# [Document excerpt]
◇ ◇ ◇ ◇ ◇ ◇ ◇
Now at the risk of being a little too personal this Rosh Hashanah evening, I’ll share one thing that comes to mind for me when I think of being embarrassed, and it was actually three years ago today on the Jewish calendar. At Brooklyn Jews services that year, we didn’t have a volunteer to sound the shofar, and I thought, ambitiously, that I could do it. Some of you here might even have been there that morning. I got through the first round of blasts, no problem. But by the second round, I was just struggling so hard to make that thing work. In fairness, it was, basically, a defective shofar. But be that as it may…in front of hundreds of people, I couldn’t make a sound.

Thankfully, someone from the congregation came up to save the day, but for the rest of that morning, I was mortified. What kind of rabbi am I supposed to be, if I can’t even blow a shofar? And ever since, even seeing a shofar has been kind of triggering. What made that experience so painful was the presence of hundreds of Brooklyn Jews watching me, and the anxiety of how they would remember me for that moment.

The Talmudic sages teach us that the reason we sound the shofar on Rosh Hashanah is in fact to remember. Not to remember the moments when we’ve slipped up, or embarrassed ourselves in front of hundreds of people…but to remember the horn of the ram that Abraham sacrificed instead of his son, Isaac. By conjuring this memory of Abraham, the Talmud explains that the sound of a ram’s horn reminds God of our people’s connection to Abraham and his abiding faith in God. And therefore, even if we are of little merit, as we say during these holidays, the shofar reminds God that we still deserve to be remembered because of our connection to our biblical forebear whose abundant merit could never be called into question.

Merit. Worth. Value. Our contribution to the world. These are the things that we feel are in doubt when we experience embarrassment or humiliation. We want people to think we’re competent and strong, that we have worth, and that we deserve to leave a good impression. And we work hard to project that image into the world. But when we fail to project only an image of competence, as we inevitably do from time to time, if we say the wrong thing, or fall on our faces, we feel embarrassed. Our judgmental impulse kicks in, telling us we are small. We are imposters, and we are not worthy.
◇ ◇ ◇ ◇ ◇ ◇ ◇
# [Task]
In the sermon excerpt above, condense the paragraph beginning "The Talmudic sages teach us" into a short bulleted list that keeps its main facts.

(Saved entries)
◇ ◇ ◇ ◇ ◇ ◇ ◇
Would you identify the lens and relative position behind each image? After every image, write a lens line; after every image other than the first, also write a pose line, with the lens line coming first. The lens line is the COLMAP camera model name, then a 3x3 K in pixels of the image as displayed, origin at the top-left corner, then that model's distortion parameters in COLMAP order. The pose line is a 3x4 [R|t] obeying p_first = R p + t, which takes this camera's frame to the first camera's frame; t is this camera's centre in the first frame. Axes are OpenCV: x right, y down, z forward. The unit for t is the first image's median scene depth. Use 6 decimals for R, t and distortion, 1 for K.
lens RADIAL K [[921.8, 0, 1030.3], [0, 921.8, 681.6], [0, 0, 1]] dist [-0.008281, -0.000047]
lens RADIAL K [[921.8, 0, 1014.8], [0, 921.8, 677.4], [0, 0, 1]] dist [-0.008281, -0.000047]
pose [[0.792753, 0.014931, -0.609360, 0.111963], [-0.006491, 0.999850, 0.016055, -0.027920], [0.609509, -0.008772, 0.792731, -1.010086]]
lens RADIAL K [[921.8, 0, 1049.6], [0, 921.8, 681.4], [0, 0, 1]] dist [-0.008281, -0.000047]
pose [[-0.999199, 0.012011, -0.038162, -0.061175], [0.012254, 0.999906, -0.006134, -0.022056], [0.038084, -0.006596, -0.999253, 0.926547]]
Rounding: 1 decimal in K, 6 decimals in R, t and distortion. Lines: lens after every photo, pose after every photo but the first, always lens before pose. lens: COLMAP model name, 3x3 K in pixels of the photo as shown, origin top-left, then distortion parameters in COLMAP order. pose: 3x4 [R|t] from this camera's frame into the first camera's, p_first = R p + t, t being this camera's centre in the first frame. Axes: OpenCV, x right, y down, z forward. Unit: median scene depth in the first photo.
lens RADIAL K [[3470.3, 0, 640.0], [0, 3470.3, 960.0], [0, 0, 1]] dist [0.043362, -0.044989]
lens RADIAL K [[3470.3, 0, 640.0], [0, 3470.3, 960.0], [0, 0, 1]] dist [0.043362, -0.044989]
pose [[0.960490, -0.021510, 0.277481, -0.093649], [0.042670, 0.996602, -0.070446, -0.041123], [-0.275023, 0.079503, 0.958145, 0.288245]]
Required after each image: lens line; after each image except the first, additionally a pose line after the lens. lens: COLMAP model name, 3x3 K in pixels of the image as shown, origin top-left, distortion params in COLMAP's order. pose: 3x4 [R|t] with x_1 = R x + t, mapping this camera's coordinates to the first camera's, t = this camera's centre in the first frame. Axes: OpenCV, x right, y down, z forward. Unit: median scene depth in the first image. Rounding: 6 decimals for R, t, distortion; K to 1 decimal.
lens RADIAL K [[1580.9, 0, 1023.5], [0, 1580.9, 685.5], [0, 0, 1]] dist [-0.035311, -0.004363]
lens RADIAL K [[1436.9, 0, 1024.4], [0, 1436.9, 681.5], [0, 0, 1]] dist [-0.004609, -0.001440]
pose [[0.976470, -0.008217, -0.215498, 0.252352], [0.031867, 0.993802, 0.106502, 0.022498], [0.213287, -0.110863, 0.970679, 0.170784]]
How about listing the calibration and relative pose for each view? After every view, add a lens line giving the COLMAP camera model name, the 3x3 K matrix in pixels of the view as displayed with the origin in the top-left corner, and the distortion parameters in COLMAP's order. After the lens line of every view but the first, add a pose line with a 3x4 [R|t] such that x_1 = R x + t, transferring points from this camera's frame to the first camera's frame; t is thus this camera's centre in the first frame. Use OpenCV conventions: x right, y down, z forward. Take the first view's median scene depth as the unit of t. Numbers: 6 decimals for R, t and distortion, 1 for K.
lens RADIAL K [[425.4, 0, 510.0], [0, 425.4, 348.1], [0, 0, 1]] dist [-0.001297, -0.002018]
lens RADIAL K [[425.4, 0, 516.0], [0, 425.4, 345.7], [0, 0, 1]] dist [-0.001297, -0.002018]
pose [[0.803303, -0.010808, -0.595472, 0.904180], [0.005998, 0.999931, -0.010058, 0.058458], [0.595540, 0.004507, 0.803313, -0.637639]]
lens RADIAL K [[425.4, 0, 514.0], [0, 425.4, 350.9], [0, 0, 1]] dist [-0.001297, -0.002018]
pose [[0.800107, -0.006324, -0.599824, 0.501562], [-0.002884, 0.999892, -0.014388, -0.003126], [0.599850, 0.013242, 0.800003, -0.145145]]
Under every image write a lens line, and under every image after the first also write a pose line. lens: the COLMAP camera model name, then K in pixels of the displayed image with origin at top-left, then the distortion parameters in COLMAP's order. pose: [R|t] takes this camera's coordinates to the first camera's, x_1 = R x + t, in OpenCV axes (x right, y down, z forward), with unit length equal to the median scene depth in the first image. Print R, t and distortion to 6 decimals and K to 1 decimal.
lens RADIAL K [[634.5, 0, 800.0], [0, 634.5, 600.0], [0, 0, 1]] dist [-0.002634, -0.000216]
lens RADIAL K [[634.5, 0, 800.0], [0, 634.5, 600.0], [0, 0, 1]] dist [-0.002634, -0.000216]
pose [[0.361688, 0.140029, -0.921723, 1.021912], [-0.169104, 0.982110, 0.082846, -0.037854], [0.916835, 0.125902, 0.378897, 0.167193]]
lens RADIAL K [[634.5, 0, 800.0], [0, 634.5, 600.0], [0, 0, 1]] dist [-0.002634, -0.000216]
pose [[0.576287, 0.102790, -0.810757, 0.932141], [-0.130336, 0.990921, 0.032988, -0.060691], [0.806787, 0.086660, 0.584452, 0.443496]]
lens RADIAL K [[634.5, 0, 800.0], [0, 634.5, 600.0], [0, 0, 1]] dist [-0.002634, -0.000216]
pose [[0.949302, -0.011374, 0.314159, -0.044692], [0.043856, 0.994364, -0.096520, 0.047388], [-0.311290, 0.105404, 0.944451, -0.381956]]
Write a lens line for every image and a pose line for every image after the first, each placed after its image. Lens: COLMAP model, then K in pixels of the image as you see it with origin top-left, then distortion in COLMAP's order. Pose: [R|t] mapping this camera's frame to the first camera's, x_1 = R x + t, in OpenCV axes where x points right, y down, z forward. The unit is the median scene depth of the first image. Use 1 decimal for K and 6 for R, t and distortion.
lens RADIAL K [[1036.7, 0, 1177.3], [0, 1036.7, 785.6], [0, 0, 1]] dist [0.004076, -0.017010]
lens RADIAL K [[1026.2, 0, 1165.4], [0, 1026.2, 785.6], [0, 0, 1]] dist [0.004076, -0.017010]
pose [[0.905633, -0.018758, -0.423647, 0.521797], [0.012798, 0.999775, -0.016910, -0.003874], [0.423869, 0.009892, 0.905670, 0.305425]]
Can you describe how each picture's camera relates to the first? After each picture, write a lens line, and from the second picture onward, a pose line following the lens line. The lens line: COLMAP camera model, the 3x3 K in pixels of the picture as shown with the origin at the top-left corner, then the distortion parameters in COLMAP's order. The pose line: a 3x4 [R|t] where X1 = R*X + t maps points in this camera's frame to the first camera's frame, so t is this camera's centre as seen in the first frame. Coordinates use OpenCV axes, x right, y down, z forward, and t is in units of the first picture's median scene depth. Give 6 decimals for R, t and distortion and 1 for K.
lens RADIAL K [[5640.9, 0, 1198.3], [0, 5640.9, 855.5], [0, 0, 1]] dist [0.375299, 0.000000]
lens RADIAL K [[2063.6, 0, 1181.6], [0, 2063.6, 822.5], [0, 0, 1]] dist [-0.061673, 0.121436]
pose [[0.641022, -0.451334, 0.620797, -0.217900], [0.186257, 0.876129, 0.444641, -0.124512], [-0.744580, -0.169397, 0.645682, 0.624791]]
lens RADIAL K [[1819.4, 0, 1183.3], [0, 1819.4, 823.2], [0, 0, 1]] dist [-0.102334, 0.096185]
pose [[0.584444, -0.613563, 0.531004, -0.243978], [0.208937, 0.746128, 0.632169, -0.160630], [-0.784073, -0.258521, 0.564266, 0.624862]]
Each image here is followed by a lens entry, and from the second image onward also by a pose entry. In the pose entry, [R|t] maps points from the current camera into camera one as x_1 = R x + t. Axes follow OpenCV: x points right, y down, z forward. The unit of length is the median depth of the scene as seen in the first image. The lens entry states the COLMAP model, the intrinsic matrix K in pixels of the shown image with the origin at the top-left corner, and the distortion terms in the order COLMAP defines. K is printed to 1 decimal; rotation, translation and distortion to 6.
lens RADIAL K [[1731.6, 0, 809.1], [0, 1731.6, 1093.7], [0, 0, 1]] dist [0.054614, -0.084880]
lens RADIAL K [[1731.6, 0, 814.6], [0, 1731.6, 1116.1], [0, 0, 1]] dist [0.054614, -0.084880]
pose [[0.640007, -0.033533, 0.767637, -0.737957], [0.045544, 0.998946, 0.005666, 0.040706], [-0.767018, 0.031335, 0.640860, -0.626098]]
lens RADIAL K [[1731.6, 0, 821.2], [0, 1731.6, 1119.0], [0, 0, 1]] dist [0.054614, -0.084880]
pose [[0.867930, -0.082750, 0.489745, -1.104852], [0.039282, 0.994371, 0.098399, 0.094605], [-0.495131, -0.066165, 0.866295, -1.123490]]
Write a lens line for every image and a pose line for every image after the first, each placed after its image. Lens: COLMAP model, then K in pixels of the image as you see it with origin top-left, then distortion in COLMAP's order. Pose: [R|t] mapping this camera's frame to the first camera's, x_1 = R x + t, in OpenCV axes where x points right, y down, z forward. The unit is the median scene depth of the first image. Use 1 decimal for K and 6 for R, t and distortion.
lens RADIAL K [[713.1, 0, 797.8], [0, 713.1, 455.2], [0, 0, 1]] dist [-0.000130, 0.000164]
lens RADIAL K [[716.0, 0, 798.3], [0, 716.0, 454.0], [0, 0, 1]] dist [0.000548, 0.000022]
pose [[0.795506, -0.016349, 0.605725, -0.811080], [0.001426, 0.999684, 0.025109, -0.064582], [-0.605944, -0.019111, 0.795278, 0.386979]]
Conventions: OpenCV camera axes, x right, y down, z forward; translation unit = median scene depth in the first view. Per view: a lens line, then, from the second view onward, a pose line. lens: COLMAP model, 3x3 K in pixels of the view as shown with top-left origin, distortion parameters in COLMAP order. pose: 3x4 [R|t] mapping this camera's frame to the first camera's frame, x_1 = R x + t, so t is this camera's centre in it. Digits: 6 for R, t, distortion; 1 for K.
◇ ◇ ◇ ◇ ◇ ◇ ◇
# [Task response]
- The Talmudic sages teach that the shofar is sounded on Rosh Hashanah in order to remember.
- What is remembered is not our slip-ups or embarrassments but the horn of the ram Abraham sacrificed instead of his son, Isaac.
- The Talmud explains that the ram's horn reminds God of the people's connection to Abraham and his abiding faith in God.
- So even if we are of little merit, the shofar reminds God that we still deserve to be remembered, because of our connection to Abraham, whose abundant merit could never be called into question.